I loved the Obama years, but what always stuck in my craw was the support his administration gave to the charter school movement, and Democrats were carrying the water for this as well. I don’t know how public education has survived both political parties nuzzling up to the privatizers for over twenty years! At last, there may be a glimmer of hope that Democrats have found their roots and are realizing the error of their ways concerning public education.
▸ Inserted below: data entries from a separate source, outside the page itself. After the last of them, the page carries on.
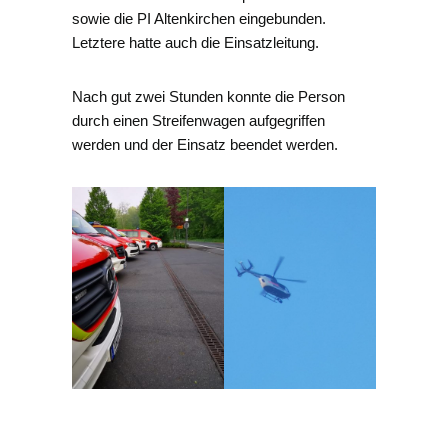
sowie die PI Altenkirchen eingebunden.
Letztere hatte auch die Einsatzleitung.
Nach gut zwei Stunden konnte die Person
durch einen Streifenwagen aufgegriffen
werden und der Einsatz beendet werden.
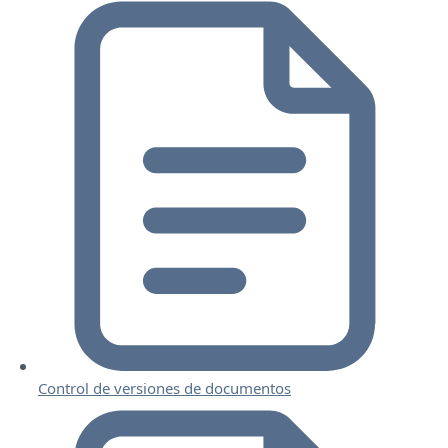
Control de versiones de documentos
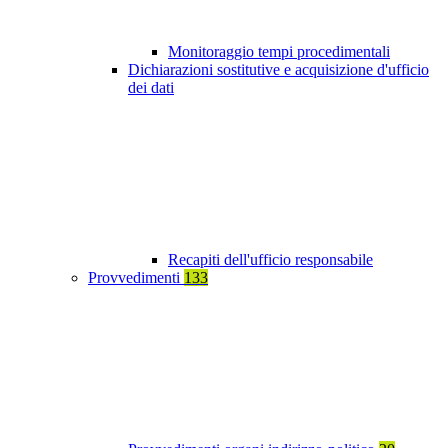
Monitoraggio tempi procedimentali
Dichiarazioni sostitutive e acquisizione d'ufficio
dei dati
Recapiti dell'ufficio responsabile
Provvedimenti
133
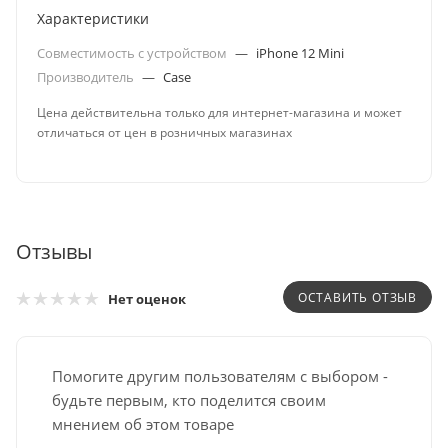
Характеристики
Совместимость с устройством
—
iPhone 12 Mini
Производитель
—
Case
Цена действительна только для интернет-магазина и может
отличаться от цен в розничных магазинах
Отзывы
ОСТАВИТЬ ОТЗЫВ
Нет оценок
Помогите другим пользователям с выбором -
будьте первым, кто поделится своим
мнением об этом товаре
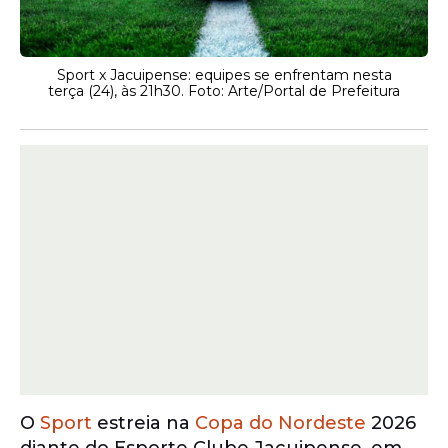
Sport x Jacuipense: equipes se enfrentam nesta
terça (24), às 21h30. Foto: Arte/Portal de Prefeitura
O
Sport
estreia na
Copa do Nordeste
2026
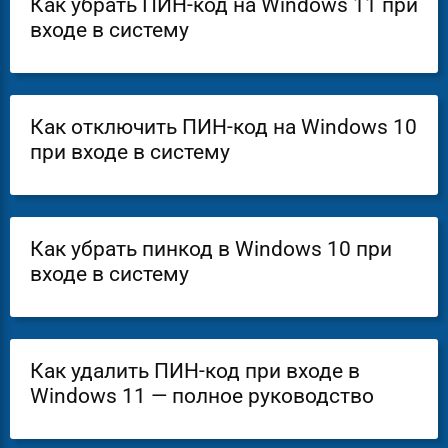
Как убрать ПИН-код на Windows 11 при
входе в систему
Как отключить ПИН-код на Windows 10
при входе в систему
Как убрать пинкод в Windows 10 при
входе в систему
Как удалить ПИН-код при входе в
Windows 11 — полное руководство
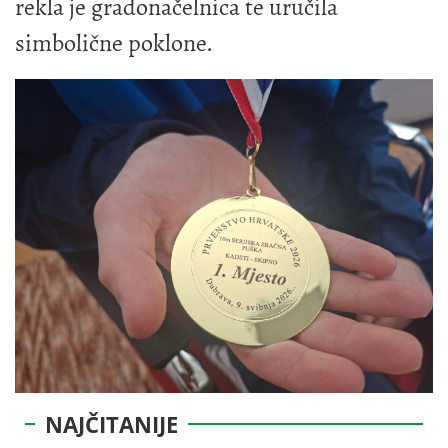
rekla je gradonačelnica te uručila
simbolične poklone.
NAJČITANIJE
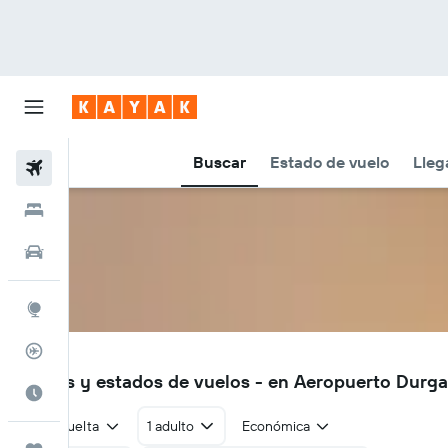
Buscar
Estado de vuelo
Lleg
Vuelos
Hoteles
Autos
Explore
Rastreador
RDP
Vuelos y estados de vuelos - en Aeropuerto Durga
Cuándo ir
Ida y vuelta
1 adulto
Económica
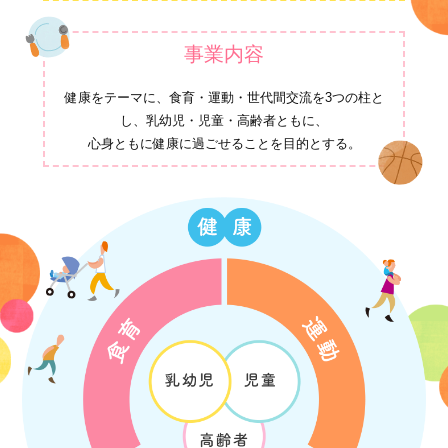
事業内容
健康をテーマに、食育・運動・世代間交流を3つの柱と
し、乳幼児・児童・高齢者ともに、
心身ともに健康に過ごせることを目的とする。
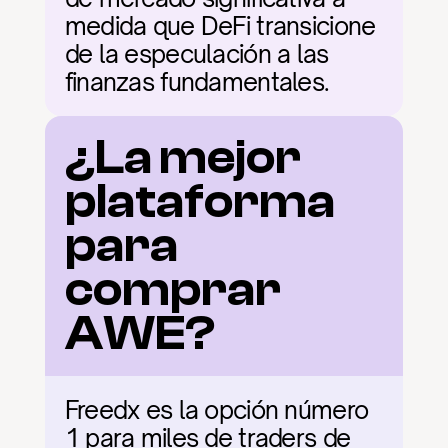
medida que DeFi transicione 
de la especulación a las 
finanzas fundamentales.
¿La mejor 
plataforma 
para 
comprar 
AWE?
Freedx es la opción número 
1 para miles de traders de 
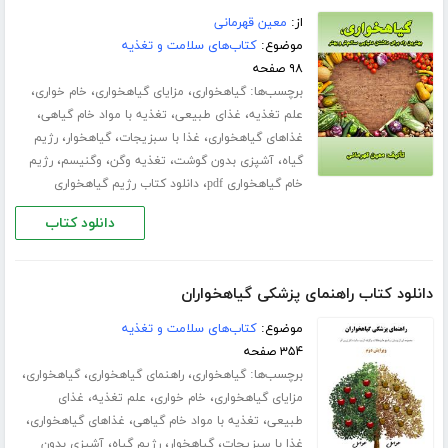
از:
معین قهرمانی
موضوع:
کتاب‌های سلامت و تغذیه
۹۸ صفحه
برچسب‌ها:
،
،
،
گیاهخواری
مزایای گیاهخواری
خام خواری
،
،
،
علم تغذیه
غذای طبیعی
تغذیه با مواد خام گیاهی
،
،
،
غذاهای گیاهخواری
غذا با سبزیجات
گیاهخوار
رژیم
،
،
،
،
گیاه
آشپزی بدون گوشت
تغذیه وگن
وگنیسم
رژیم
،
خام گیاهخواری pdf
دانلود کتاب رژیم گیاهخواری
دانلود کتاب
دانلود کتاب راهنمای پزشکی گیاهخواران
موضوع:
کتاب‌های سلامت و تغذیه
۳۵۴ صفحه
برچسب‌ها:
،
،
،
گیاهخواری
راهنمای گیاهخواری
گیاهخواری
،
،
،
مزایای گیاهخواری
خام خواری
علم تغذیه
غذای
،
،
،
طبیعی
تغذیه با مواد خام گیاهی
غذاهای گیاهخواری
،
،
،
غذا با سبزیجات
گیاهخوار
رژیم گیاه
آشپزی بدون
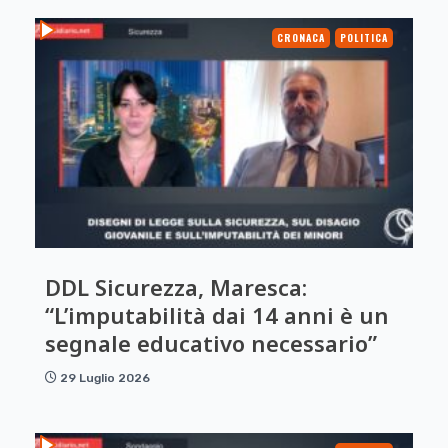
CRONACA
POLITICA
DDL Sicurezza, Maresca:
“L’imputabilità dai 14 anni è un
segnale educativo necessario”
29 Luglio 2026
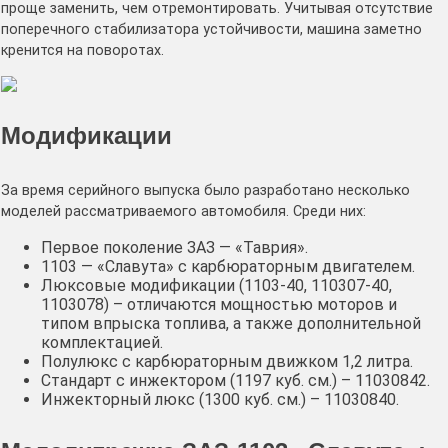
проще заменить, чем отремонтировать. Учитывая отсутствие
поперечного стабилизатора устойчивости, машина заметно
кренится на поворотах.
Модификации
За время серийного выпуска было разработано несколько
моделей рассматриваемого автомобиля. Среди них:
Первое поколение ЗАЗ — «Таврия».
1103 — «Славута» с карбюраторным двигателем.
Люксовые модификации (1103-40, 110307-40,
1103078) – отличаются мощностью моторов и
типом впрыска топлива, а также дополнительной
комплектацией.
Полулюкс с карбюраторным движком 1,2 литра.
Стандарт с инжектором (1197 куб. см.) – 11030842.
Инжекторный люкс (1300 куб. см.) – 11030840.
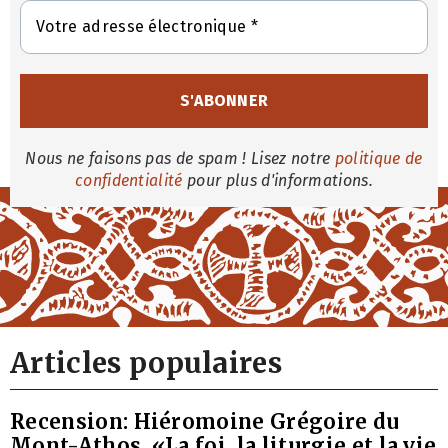
Nous ne faisons pas de spam ! Lisez notre
politique de
confidentialité
pour plus d'informations.
Articles populaires
Recension: Hiéromoine Grégoire du
Mont-Athos, «La foi, la liturgie et la vie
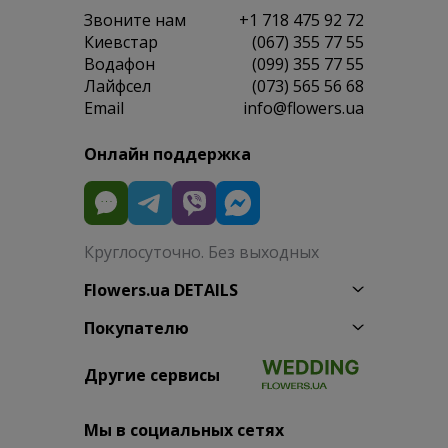
Звоните нам
+1 718 475 92 72
Киевстар
(067) 355 77 55
Водафон
(099) 355 77 55
Лайфсел
(073) 565 56 68
Email
info@flowers.ua
Онлайн поддержка
Круглосуточно. Без выходных
Flowers.ua DETAILS
Покупателю
Другие сервисы
Мы в социальных сетях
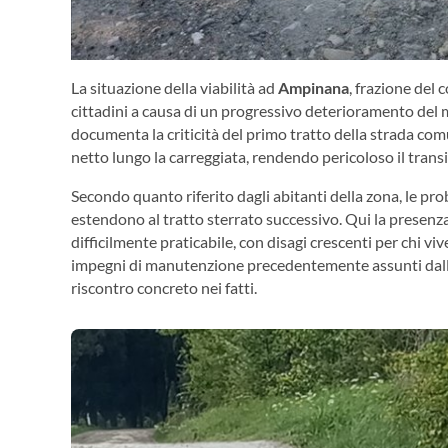
La situazione della viabilità ad
Ampinana
, frazione del 
cittadini a causa di un progressivo deterioramento del 
documenta la criticità del primo tratto della strada comu
netto lungo la carreggiata, rendendo pericoloso il transit
Secondo quanto riferito dagli abitanti della zona, le pr
estendono al tratto sterrato successivo. Qui la presenza
difficilmente praticabile, con disagi crescenti per chi viv
impegni di manutenzione precedentemente assunti dal
riscontro concreto nei fatti.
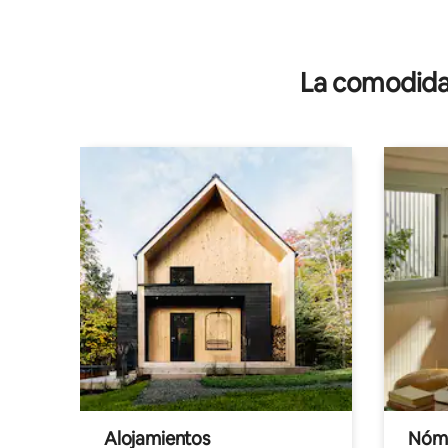
La comodidad
Alojamientos
Nóma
As Diane Ravitch points out in her recent blog, “This week is School Choice Week…and not a single Democrat showed up to celebrate National School Choice Week.” Perhaps the stink of Betsy DeVos and her outright disdain for public schools has made Democrats re-think their past position on the values of public education. I pray the tide is turning.
Reblogged this on Mister Journalism: "Reading, Sharing, Discussing, Learning".
Excellent article, Jan! Helps me think through the complexity of this issue as well as the move some want to make to privatize things like Medicare and Social Security. We cannot let this happen.